Directions: Report each line below that contains the word "mais".

Saved data entries:

═══

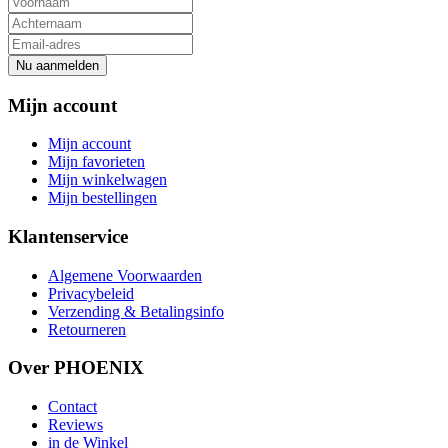
Nu aanmelden
Mijn account
Mijn account
Mijn favorieten
Mijn winkelwagen
Mijn bestellingen
Klantenservice
Algemene Voorwaarden
Privacybeleid
Verzending & Betalingsinfo
Retourneren
Over PHOENIX
Contact
Reviews
in de Winkel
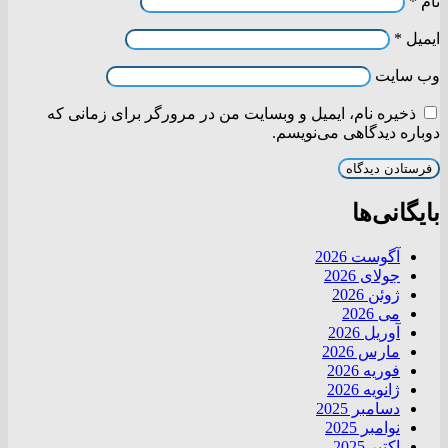
نام
*
ایمیل
*
وب‌ سایت
ذخیره نام، ایمیل و وبسایت من در مرورگر برای زمانی که
دوباره دیدگاهی می‌نویسم.
بایگانی‌ها
آگوست 2026
جولای 2026
ژوئن 2026
می 2026
آوریل 2026
مارس 2026
فوریه 2026
ژانویه 2026
دسامبر 2025
نوامبر 2025
اکتبر 2025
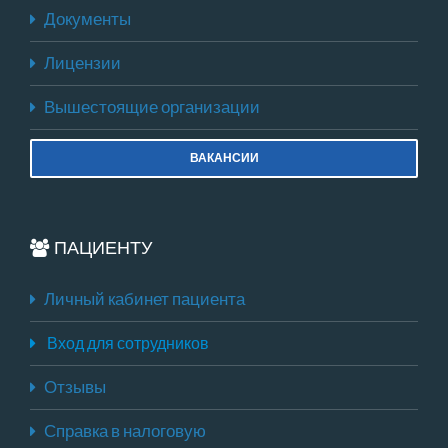
Документы
Лицензии
Вышестоящие организации
ВАКАНСИИ
ПАЦИЕНТУ
Личный кабинет пациента
Вход для сотрудников
Отзывы
Справка в налоговую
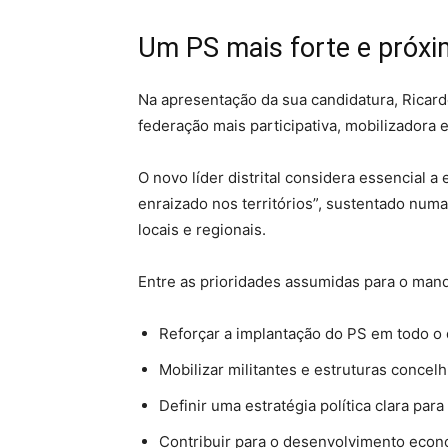
Um PS mais forte e próxim
Na apresentação da sua candidatura, Ricar
federação mais participativa, mobilizadora e
O novo líder distrital considera essencial 
enraizado nos territórios”, sustentado numa
locais e regionais.
Entre as prioridades assumidas para o man
Reforçar a implantação do PS em todo o d
Mobilizar militantes e estruturas concelh
Definir uma estratégia política clara para
Contribuir para o desenvolvimento económ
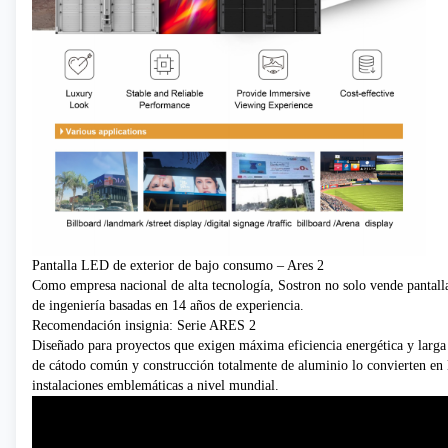
Pantalla LED de exterior de bajo consumo – Ares 2
Como empresa nacional de alta tecnología, Sostron no solo vende pantall
de ingeniería basadas en 14 años de experiencia.
Recomendación insignia:
Serie ARES 2
Diseñado para proyectos que exigen máxima eficiencia energética y larga v
de cátodo común y construcción totalmente de aluminio lo convierten en 
instalaciones emblemáticas a nivel mundial.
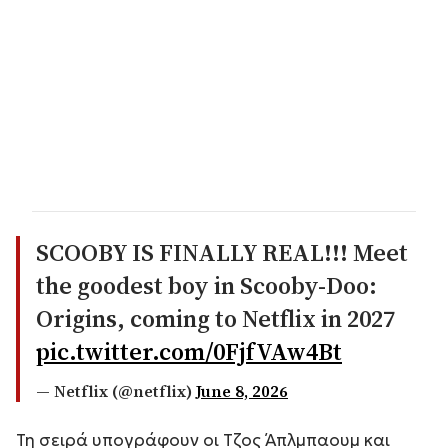
SCOOBY IS FINALLY REAL!!! Meet
the goodest boy in Scooby-Doo:
Origins, coming to Netflix in 2027
pic.twitter.com/0FjfVAw4Bt
— Netflix (@netflix)
June 8, 2026
Τη σειρά υπογράφουν οι Τζος Άπλμπαουμ και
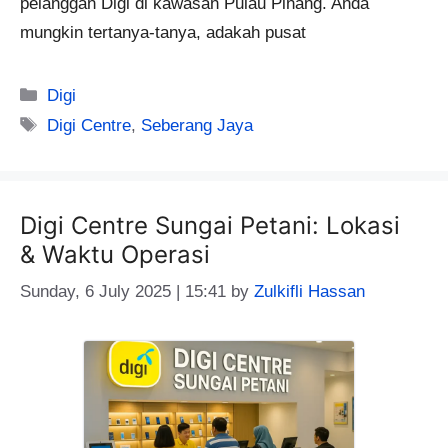
pelanggan Digi di kawasan Pulau Pinang. Anda
mungkin tertanya-tanya, adakah pusat
Categories
Digi
Tags
Digi Centre
,
Seberang Jaya
Digi Centre Sungai Petani: Lokasi
& Waktu Operasi
Sunday, 6 July 2025 | 15:41
by
Zulkifli Hassan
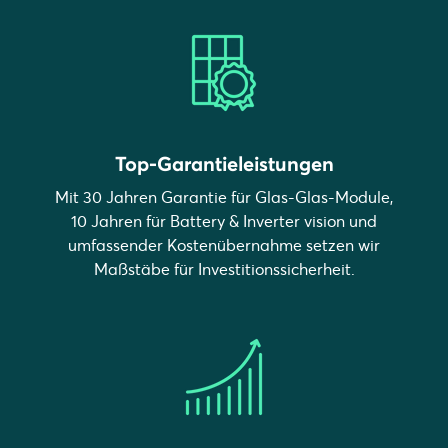
Top-Garantieleistungen
Mit 30 Jahren Garantie für Glas-Glas-Module,
10 Jahren für Battery & Inverter vision und
umfassender Kostenübernahme setzen wir
Maßstäbe für Investitionssicherheit.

═══

Completed task:
Um PS mais forte e próxim
federação mais participativa, mobilizadora e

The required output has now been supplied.